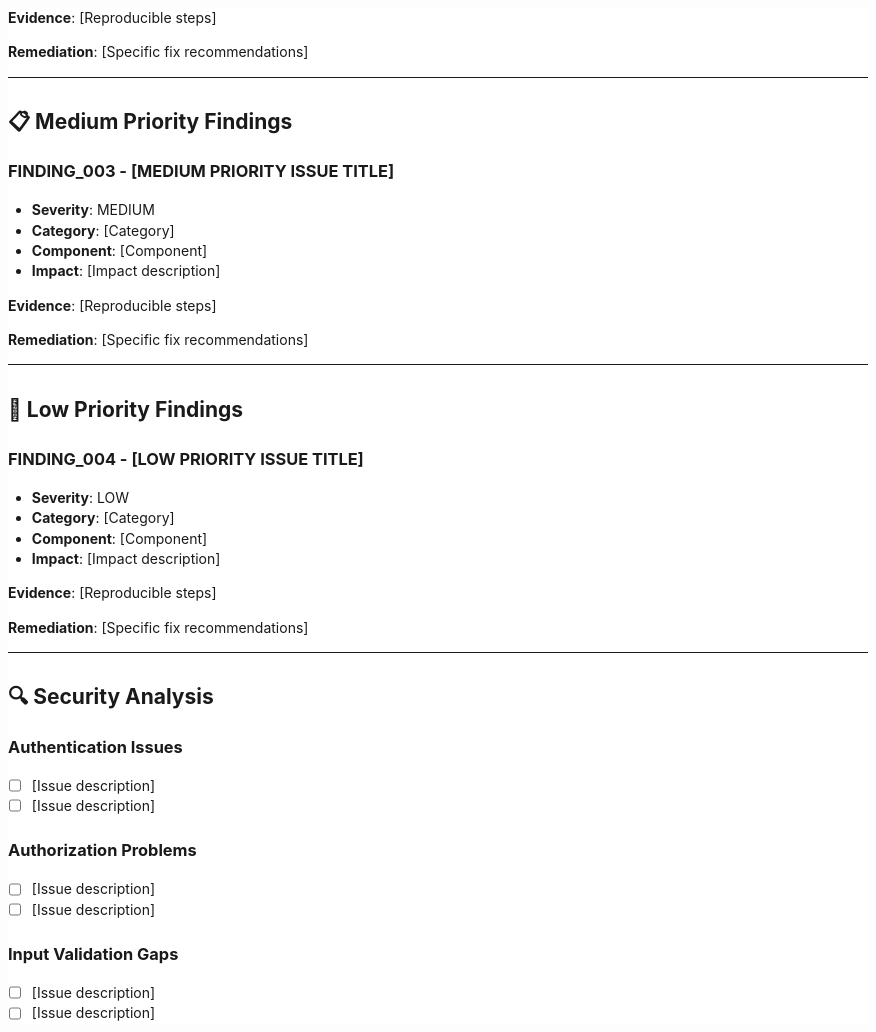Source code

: **Evidence**:
[Reproducible steps]

**Remediation**:
[Specific fix recommendations]

---

## 📋 **Medium Priority Findings**

### **FINDING_003 - [MEDIUM PRIORITY ISSUE TITLE]**
- **Severity**: MEDIUM
- **Category**: [Category]
- **Component**: [Component]
- **Impact**: [Impact description]

**Evidence**:
[Reproducible steps]

**Remediation**:
[Specific fix recommendations]

---

## 📝 **Low Priority Findings**

### **FINDING_004 - [LOW PRIORITY ISSUE TITLE]**
- **Severity**: LOW
- **Category**: [Category]
- **Component**: [Component]
- **Impact**: [Impact description]

**Evidence**:
[Reproducible steps]

**Remediation**:
[Specific fix recommendations]

---

## 🔍 **Security Analysis**

### **Authentication Issues**
- [ ] [Issue description]
- [ ] [Issue description]

### **Authorization Problems**
- [ ] [Issue description]
- [ ] [Issue description]

### **Input Validation Gaps**
- [ ] [Issue description]
- [ ] [Issue description]
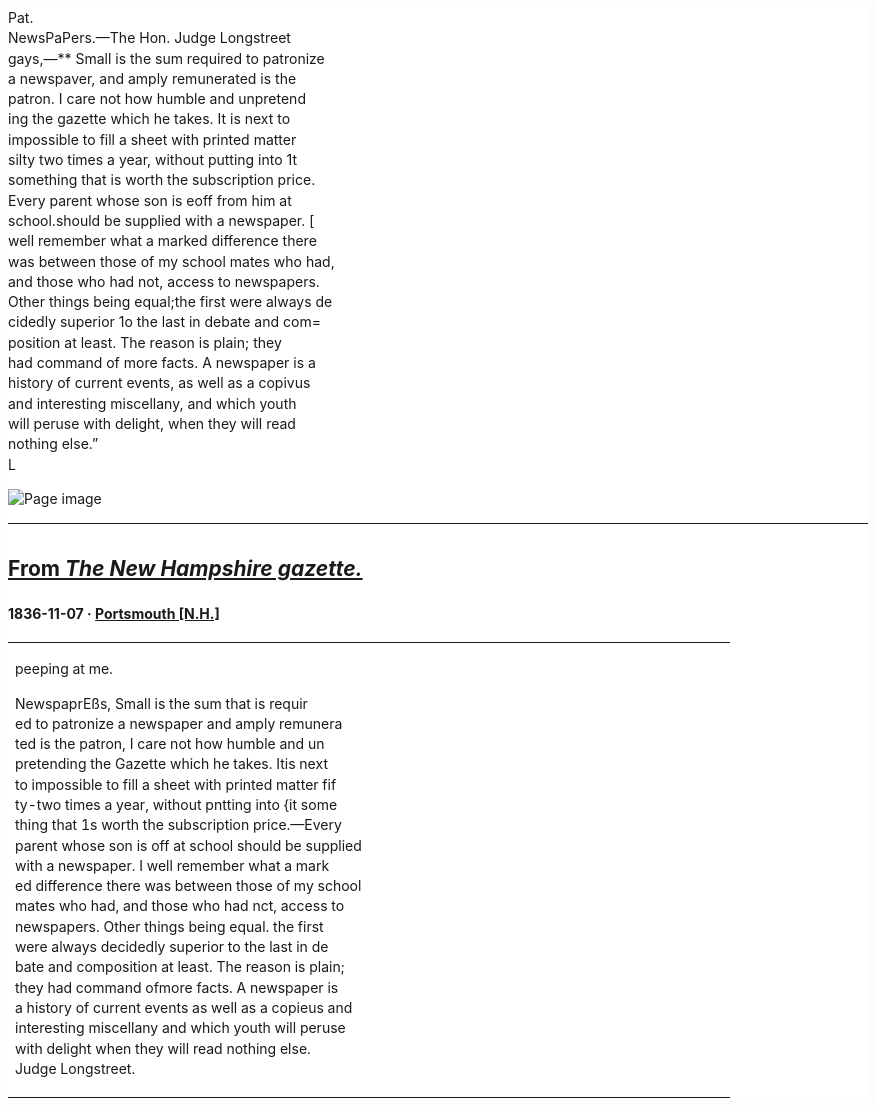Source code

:  Pat.  
NewsPaPers.—The Hon. Judge Longstreet  
gays,—** Small is the sum required to patronize  
a newspaver, and amply remunerated is the  
patron. I care not how humble and unpretend­  
ing the gazette which he takes. It is next to  
impossible to fill a sheet with printed matter  
silty two times a year, without putting into 1t  
something that is worth the subscription price.  
Every parent whose son is eoff from him at  
school.should be supplied with a newspaper. [  
well remember what a marked difference there  
was between those of my school mates who had,  
and those who had not, access to newspapers.  
Other things being equal;the first were always de­  
cidedly superior 1o the last in debate and com=  
position at least. The reason is plain; they  
had command of more facts. A newspaper is a  
history of current events, as well as a copivus  
and interesting miscellany, and which youth  
will peruse with delight, when they will read  
nothing else.”  
L
</td><td style="width: 50%; max-height: 75%; margin: auto; display: block;">
<img alt="Page image" src="https://tile.loc.gov/image-services/iiif/service:ndnp:nhd:batch_nhd_jefferson_ver01:data:sn84024361:00542868752:1836110201:0315/pct:47.593583,13.630061,14.514897,12.021631/!600,600/0/default.jpg"/>
</td>
</tr></table>

---

## [From _The New Hampshire gazette._](https://www.loc.gov/resource/sn83025588/1836-11-07/ed-1/?sp=1)

#### 1836-11-07 &middot; [Portsmouth [N.H.]](http://dbpedia.org/resource/Portsmouth%2C_New_Hampshire)

<table style="width: 100%;"><tr><td style="width: 50%">

 peeping at me.  
  
NewspaprEßs, Small is the sum that is requir­  
ed to patronize a newspaper and amply remunera­  
ted is the patron, I care not how humble and un­  
pretending the Gazette which he takes. Itis next  
to impossible to fill a sheet with printed matter fif­  
ty-two times a year, without pntting into {it some­  
thing that 1s worth the subscription price.—Every  
parent whose son is off at school should be supplied  
with a newspaper. I well remember what a mark­  
ed difference there was between those of my school  
mates who had, and those who had nct, access to  
newspapers. Other things being equal. the first  
were always decidedly superior to the last in de­  
bate and composition at least. The reason is plain;  
they had command ofmore facts. A newspaper is  
a history of current events as well as a copieus and  
interesting miscellany and which youth will peruse  
with delight when they will read nothing else.  
Judge Longstreet.  
  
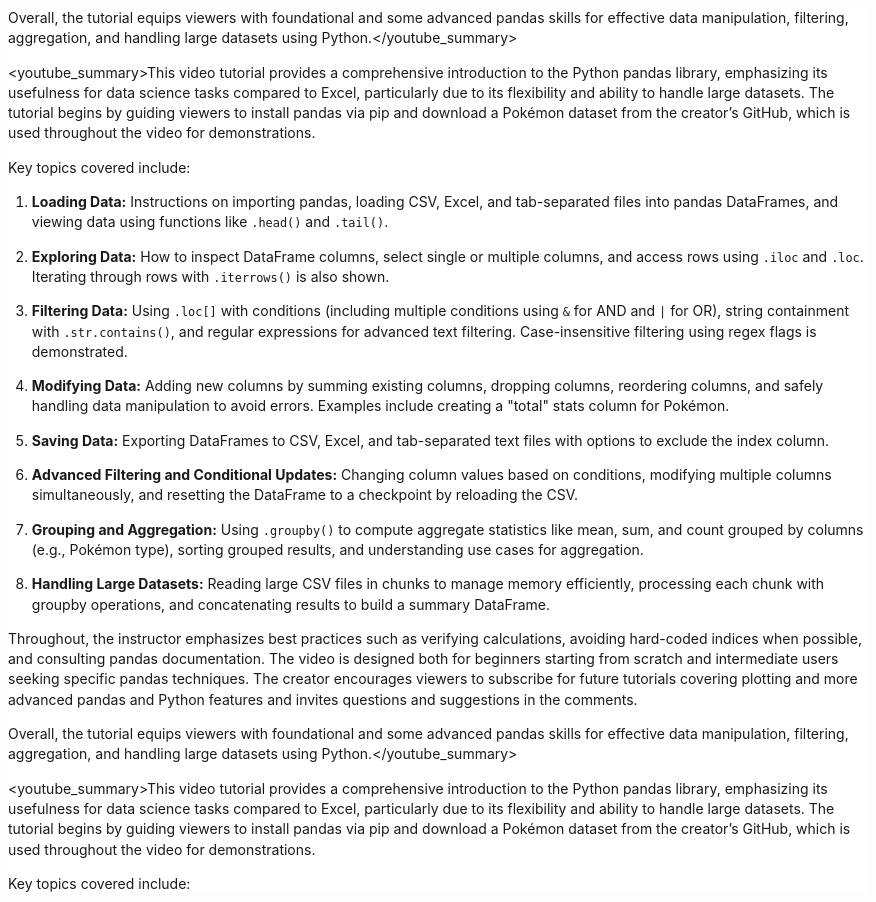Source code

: Overall, the tutorial equips viewers with foundational and some advanced pandas skills for effective data manipulation, filtering, aggregation, and handling large datasets using Python.</youtube_summary>

<youtube_summary>This video tutorial provides a comprehensive introduction to the Python pandas library, emphasizing its usefulness for data science tasks compared to Excel, particularly due to its flexibility and ability to handle large datasets. The tutorial begins by guiding viewers to install pandas via pip and download a Pokémon dataset from the creator’s GitHub, which is used throughout the video for demonstrations.

Key topics covered include:

1. **Loading Data:** Instructions on importing pandas, loading CSV, Excel, and tab-separated files into pandas DataFrames, and viewing data using functions like `.head()` and `.tail()`.

2. **Exploring Data:** How to inspect DataFrame columns, select single or multiple columns, and access rows using `.iloc` and `.loc`. Iterating through rows with `.iterrows()` is also shown.

3. **Filtering Data:** Using `.loc[]` with conditions (including multiple conditions using `&` for AND and `|` for OR), string containment with `.str.contains()`, and regular expressions for advanced text filtering. Case-insensitive filtering using regex flags is demonstrated.

4. **Modifying Data:** Adding new columns by summing existing columns, dropping columns, reordering columns, and safely handling data manipulation to avoid errors. Examples include creating a "total" stats column for Pokémon.

5. **Saving Data:** Exporting DataFrames to CSV, Excel, and tab-separated text files with options to exclude the index column.

6. **Advanced Filtering and Conditional Updates:** Changing column values based on conditions, modifying multiple columns simultaneously, and resetting the DataFrame to a checkpoint by reloading the CSV.

7. **Grouping and Aggregation:** Using `.groupby()` to compute aggregate statistics like mean, sum, and count grouped by columns (e.g., Pokémon type), sorting grouped results, and understanding use cases for aggregation.

8. **Handling Large Datasets:** Reading large CSV files in chunks to manage memory efficiently, processing each chunk with groupby operations, and concatenating results to build a summary DataFrame.

Throughout, the instructor emphasizes best practices such as verifying calculations, avoiding hard-coded indices when possible, and consulting pandas documentation. The video is designed both for beginners starting from scratch and intermediate users seeking specific pandas techniques. The creator encourages viewers to subscribe for future tutorials covering plotting and more advanced pandas and Python features and invites questions and suggestions in the comments.

Overall, the tutorial equips viewers with foundational and some advanced pandas skills for effective data manipulation, filtering, aggregation, and handling large datasets using Python.</youtube_summary>

<youtube_summary>This video tutorial provides a comprehensive introduction to the Python pandas library, emphasizing its usefulness for data science tasks compared to Excel, particularly due to its flexibility and ability to handle large datasets. The tutorial begins by guiding viewers to install pandas via pip and download a Pokémon dataset from the creator’s GitHub, which is used throughout the video for demonstrations.

Key topics covered include:
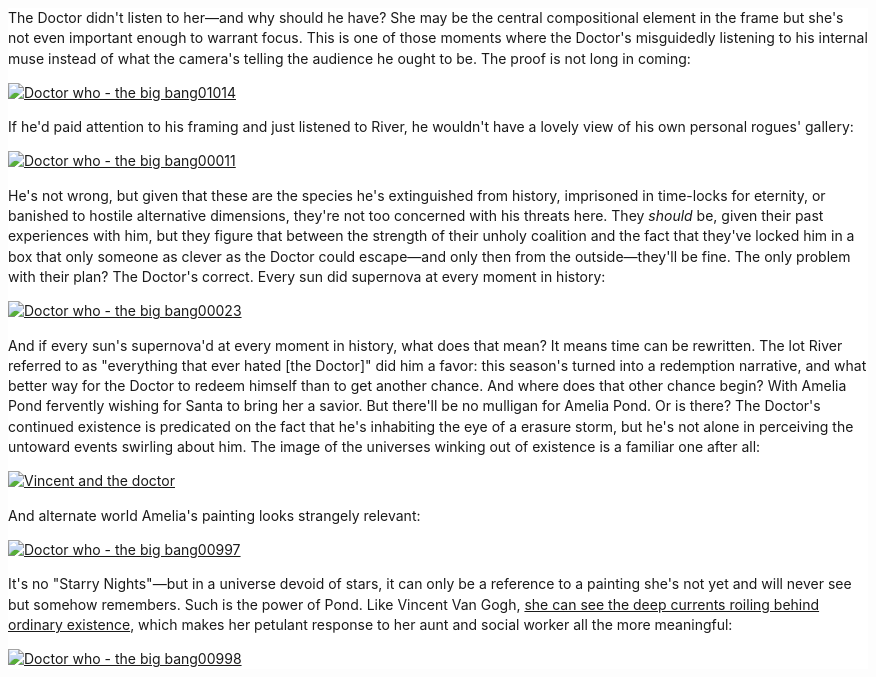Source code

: The Doctor didn't listen to her—and why should he have? She may be the central compositional element in the frame but she's not even important enough to warrant focus. This is one of those moments where the Doctor's misguidedly listening to his internal muse instead of what the camera's telling the audience he ought to be. The proof is not long in coming: 

[![Doctor who - the big bang01014](http://acephalous.typepad.com/.a/6a00d8341c2df453ef0168e7ce7e0b970c-500wi "Doctor who - the big bang01014")](http://acephalous.typepad.com/.a/6a00d8341c2df453ef0168e7ce7e0b970c-popup)

If he'd paid attention to his framing and just listened to River, he wouldn't have a lovely view of his own personal rogues' gallery: 

[![Doctor who - the big bang00011](http://acephalous.typepad.com/.a/6a00d8341c2df453ef016301d792eb970d-500wi "Doctor who - the big bang00011")](http://acephalous.typepad.com/.a/6a00d8341c2df453ef016301d792eb970d-popup)

He's not wrong, but given that these are the species he's extinguished from history, imprisoned in time-locks for eternity, or banished to hostile alternative dimensions, they're not too concerned with his threats here. They _should_ be, given their past experiences with him, but they figure that between the strength of their unholy coalition and the fact that they've locked him in a box that only someone as clever as the Doctor could escape—and only then from the outside—they'll be fine. The only problem with their plan? The Doctor's correct. Every sun did supernova at every moment in history: 

[![Doctor who - the big bang00023](http://acephalous.typepad.com/.a/6a00d8341c2df453ef016762cca60e970b-500wi "Doctor who - the big bang00023")](http://acephalous.typepad.com/.a/6a00d8341c2df453ef016762cca60e970b-popup)

And if every sun's supernova'd at every moment in history, what does that mean? It means time can be rewritten. The lot River referred to as "everything that ever hated [the Doctor]" did him a favor: this season's turned into a redemption narrative, and what better way for the Doctor to redeem himself than to get another chance. And where does that other chance begin? With Amelia Pond fervently wishing for Santa to bring her a savior. But there'll be no mulligan for Amelia Pond. Or is there? The Doctor's continued existence is predicated on the fact that he's inhabiting the eye of a erasure storm, but he's not alone in perceiving the untoward events swirling about him. The image of the universes winking out of existence is a familiar one after all: 

[![Vincent and the doctor](http://acephalous.typepad.com/.a/6a00d8341c2df453ef016301d7c914970d-500wi "Vincent and the doctor")](http://acephalous.typepad.com/.a/6a00d8341c2df453ef016301d7c914970d-popup)

And alternate world Amelia's painting looks strangely relevant: 

[![Doctor who - the big bang00997](http://acephalous.typepad.com/.a/6a00d8341c2df453ef016762ccc4c7970b-500wi "Doctor who - the big bang00997")](http://acephalous.typepad.com/.a/6a00d8341c2df453ef016762ccc4c7970b-popup)

It's no "Starry Nights"—but in a universe devoid of stars, it can only be a reference to a painting she's not yet and will never see but somehow remembers. Such is the power of Pond. Like Vincent Van Gogh, [she can see the deep currents roiling behind ordinary existence](http://acephalous.typepad.com/acephalous/2012/02/doctor-who-vincent-and-the-doctor.html), which makes her petulant response to her aunt and social worker all the more meaningful: 

[![Doctor who - the big bang00998](http://acephalous.typepad.com/.a/6a00d8341c2df453ef016762ccd094970b-500wi "Doctor who - the big bang00998")](http://acephalous.typepad.com/.a/6a00d8341c2df453ef016762ccd094970b-popup)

════════════════════

## What the task requires
What is needed is an exact copy of the lines above, from the one containing "And alternate world" through the one containing "in a universe", with nothing added.

## Response
And alternate world Amelia's painting looks strangely relevant: 

[![Doctor who - the big bang00997](http://acephalous.typepad.com/.a/6a00d8341c2df453ef016762ccc4c7970b-500wi "Doctor who - the big bang00997")](http://acephalous.typepad.com/.a/6a00d8341c2df453ef016762ccc4c7970b-popup)

It's no "Starry Nights"—but in a universe devoid of stars, it can only be a reference to a painting she's not yet and will never see but somehow remembers. Such is the power of Pond. Like Vincent Van Gogh, [she can see the deep currents roiling behind ordinary existence](http://acephalous.typepad.com/acephalous/2012/02/doctor-who-vincent-and-the-doctor.html), which makes her petulant response to her aunt and social worker all the more meaningful: 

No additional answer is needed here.